TASK REQUIREMENTS:
Please give the number of lines in the records below where the word "planes" occurs, and nothing else.

++++ DATA RECORDS ++++

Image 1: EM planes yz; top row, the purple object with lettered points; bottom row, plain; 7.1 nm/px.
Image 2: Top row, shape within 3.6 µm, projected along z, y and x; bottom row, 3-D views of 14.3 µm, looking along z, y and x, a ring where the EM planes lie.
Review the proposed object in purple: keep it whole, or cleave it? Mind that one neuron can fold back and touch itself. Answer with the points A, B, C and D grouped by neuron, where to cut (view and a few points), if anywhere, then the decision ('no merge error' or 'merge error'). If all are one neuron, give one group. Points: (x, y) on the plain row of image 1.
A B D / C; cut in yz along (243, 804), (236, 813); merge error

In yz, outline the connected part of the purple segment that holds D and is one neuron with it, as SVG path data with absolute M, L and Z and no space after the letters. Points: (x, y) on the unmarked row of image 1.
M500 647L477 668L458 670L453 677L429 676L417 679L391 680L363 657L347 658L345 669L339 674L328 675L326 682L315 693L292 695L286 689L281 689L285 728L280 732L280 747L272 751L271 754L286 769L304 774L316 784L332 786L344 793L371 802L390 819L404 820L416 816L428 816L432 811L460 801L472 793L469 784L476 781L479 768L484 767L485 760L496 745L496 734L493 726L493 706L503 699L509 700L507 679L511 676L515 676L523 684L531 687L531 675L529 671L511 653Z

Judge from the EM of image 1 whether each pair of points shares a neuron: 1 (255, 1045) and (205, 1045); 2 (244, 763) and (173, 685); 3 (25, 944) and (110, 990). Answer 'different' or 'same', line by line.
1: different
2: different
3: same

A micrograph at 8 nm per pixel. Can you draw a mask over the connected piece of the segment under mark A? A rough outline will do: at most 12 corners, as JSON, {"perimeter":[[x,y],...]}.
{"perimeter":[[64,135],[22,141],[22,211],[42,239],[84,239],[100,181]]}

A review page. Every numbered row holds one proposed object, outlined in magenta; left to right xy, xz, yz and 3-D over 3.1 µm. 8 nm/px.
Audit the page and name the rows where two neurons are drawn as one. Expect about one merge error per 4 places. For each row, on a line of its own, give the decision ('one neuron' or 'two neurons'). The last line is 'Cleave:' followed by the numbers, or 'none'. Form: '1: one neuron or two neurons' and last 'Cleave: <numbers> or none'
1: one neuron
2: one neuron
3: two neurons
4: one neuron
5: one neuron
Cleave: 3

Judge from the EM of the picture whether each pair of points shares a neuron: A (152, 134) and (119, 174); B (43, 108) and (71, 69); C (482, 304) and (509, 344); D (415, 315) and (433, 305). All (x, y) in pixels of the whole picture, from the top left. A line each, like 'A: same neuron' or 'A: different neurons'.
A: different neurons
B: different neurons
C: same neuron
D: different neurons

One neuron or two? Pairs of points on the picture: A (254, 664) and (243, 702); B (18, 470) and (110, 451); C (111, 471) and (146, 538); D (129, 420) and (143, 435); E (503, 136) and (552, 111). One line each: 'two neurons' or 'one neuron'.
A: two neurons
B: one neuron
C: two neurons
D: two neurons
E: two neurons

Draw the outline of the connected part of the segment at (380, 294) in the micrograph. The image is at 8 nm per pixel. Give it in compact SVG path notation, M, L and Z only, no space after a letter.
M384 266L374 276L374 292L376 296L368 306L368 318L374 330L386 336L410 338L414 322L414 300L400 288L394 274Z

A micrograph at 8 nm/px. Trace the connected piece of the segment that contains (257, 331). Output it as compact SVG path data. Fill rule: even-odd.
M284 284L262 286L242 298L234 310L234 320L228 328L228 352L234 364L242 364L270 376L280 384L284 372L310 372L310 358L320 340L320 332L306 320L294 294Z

++++

TASK OUTPUT:
2